“Just be curious about your own floating.” James Graham teaches a style of dance called Gaga—via zoom— on Tuesdays and Thursdays from his studio apartment in the Bay Area. I can see the wooden ladder that leads up to what must be a loft bed off to his right. It’s still daylight there. If I click on grid view, I can see three pages of wriggling bodies in partial dress, observing a diversity of internal tempos. Some are outdoors, or in empty dance studios. For a few it’s early morning. This class was the first truly new and good experience I had after lockdown began.
“We’re still trying to float, but we’re using too much effort.” There are no moves to Gaga. It’s a pedagogy of metaphor and sensation, developed by choreographer Ohad Naharin, at the Batsheva Dance Company in Tel Aviv. There’s a movie about him that’s pretty wonderful. He talks about sensitivity, delicacy, explosiveness. Mirrors are verboten in Gaga studios. James’ class begins at 6:15pm his time, 8:15 in Chicago, now 9:15 on the East Coast, so I can see my reflection on the darkened window, which is kinda cheating. But I’m trying to drop down into my body and feel what’s happening in here.

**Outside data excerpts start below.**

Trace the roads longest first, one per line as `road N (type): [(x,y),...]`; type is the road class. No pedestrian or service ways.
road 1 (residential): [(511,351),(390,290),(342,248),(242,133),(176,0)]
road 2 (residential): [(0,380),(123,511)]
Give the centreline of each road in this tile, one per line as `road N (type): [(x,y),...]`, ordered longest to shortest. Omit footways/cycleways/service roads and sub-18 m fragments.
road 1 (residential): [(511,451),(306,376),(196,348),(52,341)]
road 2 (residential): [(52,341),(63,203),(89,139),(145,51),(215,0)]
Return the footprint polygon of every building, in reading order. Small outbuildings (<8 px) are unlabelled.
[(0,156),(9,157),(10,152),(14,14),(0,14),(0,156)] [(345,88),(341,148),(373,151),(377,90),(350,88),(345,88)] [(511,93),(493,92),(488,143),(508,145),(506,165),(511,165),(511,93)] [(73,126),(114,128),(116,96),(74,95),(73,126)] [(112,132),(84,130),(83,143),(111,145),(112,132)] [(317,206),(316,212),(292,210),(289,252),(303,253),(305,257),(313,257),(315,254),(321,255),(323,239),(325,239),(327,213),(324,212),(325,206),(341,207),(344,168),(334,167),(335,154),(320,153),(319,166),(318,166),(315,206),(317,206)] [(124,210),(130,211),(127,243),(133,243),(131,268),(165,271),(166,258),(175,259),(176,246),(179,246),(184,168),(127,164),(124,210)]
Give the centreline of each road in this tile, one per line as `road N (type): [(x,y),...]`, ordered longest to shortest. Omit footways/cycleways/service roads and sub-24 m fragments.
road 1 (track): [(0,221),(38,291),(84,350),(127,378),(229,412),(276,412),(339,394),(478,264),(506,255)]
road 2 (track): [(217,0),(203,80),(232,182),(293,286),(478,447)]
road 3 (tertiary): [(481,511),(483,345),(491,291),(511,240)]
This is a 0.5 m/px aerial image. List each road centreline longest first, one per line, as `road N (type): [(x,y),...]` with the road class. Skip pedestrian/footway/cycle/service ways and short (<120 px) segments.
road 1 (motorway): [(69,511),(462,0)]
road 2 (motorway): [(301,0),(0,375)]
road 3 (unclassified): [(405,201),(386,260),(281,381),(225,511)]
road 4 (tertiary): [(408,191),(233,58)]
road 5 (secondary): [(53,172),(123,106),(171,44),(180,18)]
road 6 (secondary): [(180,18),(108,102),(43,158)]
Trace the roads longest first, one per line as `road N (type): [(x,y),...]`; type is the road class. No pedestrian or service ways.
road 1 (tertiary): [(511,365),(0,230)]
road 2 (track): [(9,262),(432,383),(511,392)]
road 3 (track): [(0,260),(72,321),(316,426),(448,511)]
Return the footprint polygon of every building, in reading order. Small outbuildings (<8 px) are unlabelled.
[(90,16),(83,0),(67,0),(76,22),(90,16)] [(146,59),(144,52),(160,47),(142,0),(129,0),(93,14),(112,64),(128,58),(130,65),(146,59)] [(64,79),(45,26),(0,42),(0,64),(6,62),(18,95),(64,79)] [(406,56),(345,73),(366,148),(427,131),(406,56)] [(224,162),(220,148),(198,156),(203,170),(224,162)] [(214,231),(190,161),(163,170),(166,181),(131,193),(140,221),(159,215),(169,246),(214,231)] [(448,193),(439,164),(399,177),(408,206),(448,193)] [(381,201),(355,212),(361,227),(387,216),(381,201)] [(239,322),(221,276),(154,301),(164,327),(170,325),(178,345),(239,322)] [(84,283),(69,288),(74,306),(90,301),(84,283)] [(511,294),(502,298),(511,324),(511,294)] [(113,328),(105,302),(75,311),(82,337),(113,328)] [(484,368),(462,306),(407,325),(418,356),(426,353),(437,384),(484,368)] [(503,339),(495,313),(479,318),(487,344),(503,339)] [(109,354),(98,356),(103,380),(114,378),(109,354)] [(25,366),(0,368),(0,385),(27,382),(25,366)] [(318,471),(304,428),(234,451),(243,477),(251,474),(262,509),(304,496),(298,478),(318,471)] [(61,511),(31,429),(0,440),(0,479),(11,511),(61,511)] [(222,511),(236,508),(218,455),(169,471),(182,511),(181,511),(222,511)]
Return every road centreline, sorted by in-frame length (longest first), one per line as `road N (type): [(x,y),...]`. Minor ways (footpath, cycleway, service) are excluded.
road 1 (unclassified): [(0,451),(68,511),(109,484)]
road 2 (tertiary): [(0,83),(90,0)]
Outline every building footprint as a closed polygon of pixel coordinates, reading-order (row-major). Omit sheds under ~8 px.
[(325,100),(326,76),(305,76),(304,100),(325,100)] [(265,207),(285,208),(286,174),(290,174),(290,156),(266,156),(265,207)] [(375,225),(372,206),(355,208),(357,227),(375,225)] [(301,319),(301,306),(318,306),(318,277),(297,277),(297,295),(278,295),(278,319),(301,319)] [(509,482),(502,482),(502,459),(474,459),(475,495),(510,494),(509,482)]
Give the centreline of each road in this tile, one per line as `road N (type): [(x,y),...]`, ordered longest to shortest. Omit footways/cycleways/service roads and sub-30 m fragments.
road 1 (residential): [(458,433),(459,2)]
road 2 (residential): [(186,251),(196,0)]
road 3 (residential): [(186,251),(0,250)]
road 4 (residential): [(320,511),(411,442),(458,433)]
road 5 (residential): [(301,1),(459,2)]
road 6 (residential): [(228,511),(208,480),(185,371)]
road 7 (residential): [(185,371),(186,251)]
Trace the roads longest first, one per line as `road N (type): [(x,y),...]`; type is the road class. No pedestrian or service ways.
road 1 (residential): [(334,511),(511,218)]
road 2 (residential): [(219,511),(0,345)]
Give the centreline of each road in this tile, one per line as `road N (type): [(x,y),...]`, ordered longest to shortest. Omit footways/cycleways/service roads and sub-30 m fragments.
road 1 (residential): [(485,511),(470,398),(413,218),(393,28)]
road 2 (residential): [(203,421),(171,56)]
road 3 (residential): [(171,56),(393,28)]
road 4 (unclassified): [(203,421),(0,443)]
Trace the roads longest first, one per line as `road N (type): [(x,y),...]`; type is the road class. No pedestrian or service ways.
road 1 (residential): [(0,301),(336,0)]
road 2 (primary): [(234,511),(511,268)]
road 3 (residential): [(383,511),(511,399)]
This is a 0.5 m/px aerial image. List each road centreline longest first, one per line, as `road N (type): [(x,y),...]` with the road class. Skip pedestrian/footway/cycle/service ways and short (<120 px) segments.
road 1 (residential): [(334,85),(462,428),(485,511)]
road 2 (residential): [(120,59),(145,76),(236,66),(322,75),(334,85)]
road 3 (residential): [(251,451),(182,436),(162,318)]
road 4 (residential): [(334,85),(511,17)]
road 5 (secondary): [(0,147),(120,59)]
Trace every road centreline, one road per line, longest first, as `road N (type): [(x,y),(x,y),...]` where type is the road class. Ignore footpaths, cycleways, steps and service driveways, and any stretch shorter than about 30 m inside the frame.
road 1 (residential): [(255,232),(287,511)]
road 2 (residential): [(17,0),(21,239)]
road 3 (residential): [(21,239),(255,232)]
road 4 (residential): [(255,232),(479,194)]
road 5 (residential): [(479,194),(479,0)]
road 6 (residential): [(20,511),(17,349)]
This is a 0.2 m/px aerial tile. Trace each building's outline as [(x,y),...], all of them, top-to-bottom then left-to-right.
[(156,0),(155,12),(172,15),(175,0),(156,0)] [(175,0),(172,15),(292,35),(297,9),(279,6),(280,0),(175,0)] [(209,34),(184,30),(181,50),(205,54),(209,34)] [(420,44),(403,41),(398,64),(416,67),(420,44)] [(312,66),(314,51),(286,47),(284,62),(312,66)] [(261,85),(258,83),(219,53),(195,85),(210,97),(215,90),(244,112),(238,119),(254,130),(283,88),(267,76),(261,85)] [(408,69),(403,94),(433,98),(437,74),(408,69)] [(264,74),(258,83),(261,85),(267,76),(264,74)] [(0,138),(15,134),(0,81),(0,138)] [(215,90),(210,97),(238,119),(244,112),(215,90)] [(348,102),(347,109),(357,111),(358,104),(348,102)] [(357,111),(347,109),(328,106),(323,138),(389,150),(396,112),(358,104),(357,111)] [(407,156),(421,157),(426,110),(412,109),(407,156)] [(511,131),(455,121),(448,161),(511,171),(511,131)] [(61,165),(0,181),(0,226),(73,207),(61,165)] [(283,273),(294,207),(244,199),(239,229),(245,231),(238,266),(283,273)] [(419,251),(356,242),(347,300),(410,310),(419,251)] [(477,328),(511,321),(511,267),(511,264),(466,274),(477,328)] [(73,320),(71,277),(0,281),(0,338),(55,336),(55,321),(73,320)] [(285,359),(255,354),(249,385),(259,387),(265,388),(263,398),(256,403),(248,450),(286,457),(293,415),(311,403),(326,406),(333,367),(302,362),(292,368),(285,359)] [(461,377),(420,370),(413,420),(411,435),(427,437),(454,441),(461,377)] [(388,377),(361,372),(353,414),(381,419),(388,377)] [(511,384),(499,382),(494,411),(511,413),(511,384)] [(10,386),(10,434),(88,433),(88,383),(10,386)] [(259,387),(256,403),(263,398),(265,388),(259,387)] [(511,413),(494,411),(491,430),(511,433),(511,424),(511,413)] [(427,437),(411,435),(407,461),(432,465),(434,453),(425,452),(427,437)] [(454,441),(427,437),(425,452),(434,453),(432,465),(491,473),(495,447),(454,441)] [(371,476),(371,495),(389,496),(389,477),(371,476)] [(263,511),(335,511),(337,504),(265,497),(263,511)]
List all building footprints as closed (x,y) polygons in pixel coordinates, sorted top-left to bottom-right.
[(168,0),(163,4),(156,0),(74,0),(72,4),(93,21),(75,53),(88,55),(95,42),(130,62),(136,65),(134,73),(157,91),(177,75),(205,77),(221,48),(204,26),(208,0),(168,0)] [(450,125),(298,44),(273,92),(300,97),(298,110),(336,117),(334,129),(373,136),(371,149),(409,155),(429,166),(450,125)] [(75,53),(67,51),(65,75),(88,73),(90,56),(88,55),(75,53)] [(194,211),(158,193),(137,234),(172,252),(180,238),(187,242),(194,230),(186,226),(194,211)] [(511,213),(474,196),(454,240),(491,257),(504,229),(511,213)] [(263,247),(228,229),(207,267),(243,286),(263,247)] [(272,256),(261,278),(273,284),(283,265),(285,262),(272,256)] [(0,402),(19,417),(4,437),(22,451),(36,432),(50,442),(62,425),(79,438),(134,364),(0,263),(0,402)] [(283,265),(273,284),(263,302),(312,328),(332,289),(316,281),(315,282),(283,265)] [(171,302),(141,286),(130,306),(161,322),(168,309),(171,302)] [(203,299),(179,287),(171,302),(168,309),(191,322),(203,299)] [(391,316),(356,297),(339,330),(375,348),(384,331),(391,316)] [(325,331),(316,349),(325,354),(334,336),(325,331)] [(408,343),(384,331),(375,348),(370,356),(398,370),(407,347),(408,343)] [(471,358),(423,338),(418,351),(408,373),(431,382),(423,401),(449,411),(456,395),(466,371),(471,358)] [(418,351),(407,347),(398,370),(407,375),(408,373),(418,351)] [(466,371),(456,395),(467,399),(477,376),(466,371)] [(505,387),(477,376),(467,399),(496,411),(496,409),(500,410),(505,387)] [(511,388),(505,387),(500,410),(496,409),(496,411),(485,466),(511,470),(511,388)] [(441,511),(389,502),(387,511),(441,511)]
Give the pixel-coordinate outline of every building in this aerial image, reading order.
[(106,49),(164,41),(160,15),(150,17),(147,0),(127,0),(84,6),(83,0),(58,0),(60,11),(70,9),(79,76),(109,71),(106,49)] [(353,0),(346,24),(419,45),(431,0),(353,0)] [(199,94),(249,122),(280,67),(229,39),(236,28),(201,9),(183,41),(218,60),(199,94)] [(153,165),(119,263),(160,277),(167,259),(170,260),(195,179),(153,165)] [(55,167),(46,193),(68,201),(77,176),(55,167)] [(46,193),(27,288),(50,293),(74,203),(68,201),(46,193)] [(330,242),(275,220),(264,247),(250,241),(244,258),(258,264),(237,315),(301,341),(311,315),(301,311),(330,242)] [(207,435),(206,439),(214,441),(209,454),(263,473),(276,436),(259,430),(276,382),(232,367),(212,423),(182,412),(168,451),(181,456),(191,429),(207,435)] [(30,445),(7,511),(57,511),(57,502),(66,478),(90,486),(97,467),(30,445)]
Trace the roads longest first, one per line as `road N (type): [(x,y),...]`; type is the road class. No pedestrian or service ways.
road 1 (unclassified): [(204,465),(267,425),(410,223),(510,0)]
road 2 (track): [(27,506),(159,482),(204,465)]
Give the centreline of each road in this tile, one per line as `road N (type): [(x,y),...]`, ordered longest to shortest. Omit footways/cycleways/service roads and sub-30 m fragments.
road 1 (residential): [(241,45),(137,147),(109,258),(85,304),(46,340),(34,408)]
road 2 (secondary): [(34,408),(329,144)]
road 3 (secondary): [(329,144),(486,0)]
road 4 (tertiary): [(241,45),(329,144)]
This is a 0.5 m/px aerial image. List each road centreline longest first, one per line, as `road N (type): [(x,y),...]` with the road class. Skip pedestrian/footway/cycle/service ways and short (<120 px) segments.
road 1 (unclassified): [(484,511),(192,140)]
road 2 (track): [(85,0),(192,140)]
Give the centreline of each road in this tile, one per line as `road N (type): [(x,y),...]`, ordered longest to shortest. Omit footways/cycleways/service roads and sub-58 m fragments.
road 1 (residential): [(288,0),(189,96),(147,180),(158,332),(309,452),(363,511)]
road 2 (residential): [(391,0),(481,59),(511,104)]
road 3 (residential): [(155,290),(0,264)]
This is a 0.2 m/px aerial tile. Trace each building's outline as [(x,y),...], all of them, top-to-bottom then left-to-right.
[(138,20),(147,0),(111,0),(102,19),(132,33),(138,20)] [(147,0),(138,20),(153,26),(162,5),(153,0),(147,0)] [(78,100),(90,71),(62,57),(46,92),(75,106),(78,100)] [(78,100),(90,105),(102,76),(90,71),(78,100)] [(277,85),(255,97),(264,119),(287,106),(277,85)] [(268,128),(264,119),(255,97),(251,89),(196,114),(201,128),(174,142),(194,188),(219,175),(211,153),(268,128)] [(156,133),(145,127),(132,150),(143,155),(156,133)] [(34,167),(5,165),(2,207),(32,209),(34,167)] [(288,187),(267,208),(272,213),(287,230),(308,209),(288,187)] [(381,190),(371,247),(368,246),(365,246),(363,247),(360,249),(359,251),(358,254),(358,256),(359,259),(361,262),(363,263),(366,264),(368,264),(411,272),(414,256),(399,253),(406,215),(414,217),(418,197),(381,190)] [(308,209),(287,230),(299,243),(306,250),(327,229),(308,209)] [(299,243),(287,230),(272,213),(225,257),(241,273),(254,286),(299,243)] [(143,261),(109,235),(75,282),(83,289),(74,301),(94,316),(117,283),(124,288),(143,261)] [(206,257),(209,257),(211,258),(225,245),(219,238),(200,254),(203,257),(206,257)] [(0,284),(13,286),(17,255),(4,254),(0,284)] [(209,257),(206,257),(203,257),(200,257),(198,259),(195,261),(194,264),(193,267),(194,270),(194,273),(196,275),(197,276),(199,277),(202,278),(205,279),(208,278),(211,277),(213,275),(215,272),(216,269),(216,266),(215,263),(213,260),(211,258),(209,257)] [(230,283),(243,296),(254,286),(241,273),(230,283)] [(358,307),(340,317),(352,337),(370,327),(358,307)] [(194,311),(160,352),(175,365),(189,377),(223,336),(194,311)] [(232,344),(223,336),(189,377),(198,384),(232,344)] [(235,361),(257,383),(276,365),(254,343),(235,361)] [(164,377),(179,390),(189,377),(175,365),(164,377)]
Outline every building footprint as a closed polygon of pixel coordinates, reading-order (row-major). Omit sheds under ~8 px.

“Like an octopus, can you leave the idea of front and back?” My physical yoga practice had become difficult: I couldn’t visit my teachers or practice with my community, and teaching had all at once become a desk job. I’ve studied yoga for about 20 years, so I’ve fallen out of love with my practice enough times to know I’ll come back to it. But in March the postures felt rigid, the information felt literal and pedantic, and online classes felt like a poor, 2D rendering of something I wasn’t that interested in anyway. I was going through the motions, and the ambient fear, anxiety, and sadness was sinking into my muscles, wrapping around my bones. I craved a new feeling.
“We’re going to stay with the octopus all night, I think.” James plays remixes of club remixes from his computer, and wears wireless earbuds to say strange things to us as he dances around the 10 foot square of his house. We might begin with a quality of movement: heavy/weightless, connected/disconnected, lateral/vertical; or a specific body relation: send a pulse from one foot to the other, never let the skull be directly over the hips. He talks about fantasy: imagine there’s something sweet in your mouth, then spread it around your body, imagine you were orating or singing, then sing from the palms of your hands, the soles of your feet, between your buttocks. These qualities, parts, fantasies are added and added, until a kind of peak moment when we are dancing them all together, alone together, sweating, breathing, losing our balance, freaking out our neighbors, delighting ourselves. Class ends with a full-body slapping exercise. It’s easy to bring your hand to your heart, but try taking your heart to your hand next time. Gaga has shaken me loose and permitted me to come back to yoga.
“Every moment is the moment that you open.” There are a lot of things that can feel frivolous when people are dying from Coronavirus in wartime numbers, and militarized police are moving on Black Americans and their allies across the country, during the hottest global May, now June, on record. My very existence begins to feel frivolous so far away from Chicago, as I participate remotely in my political life. I float very differently in my mother’s lakeside cabin than I did in our living room in the City. And I also know that every person’s liberation begins inside their own body, through breath and movement. Any good I have to offer, I must stir up from the bottom of myself. The weight of being alive must be borne. I am practicing how I bear it.
This class will continue til at least the end of the year. You could come too!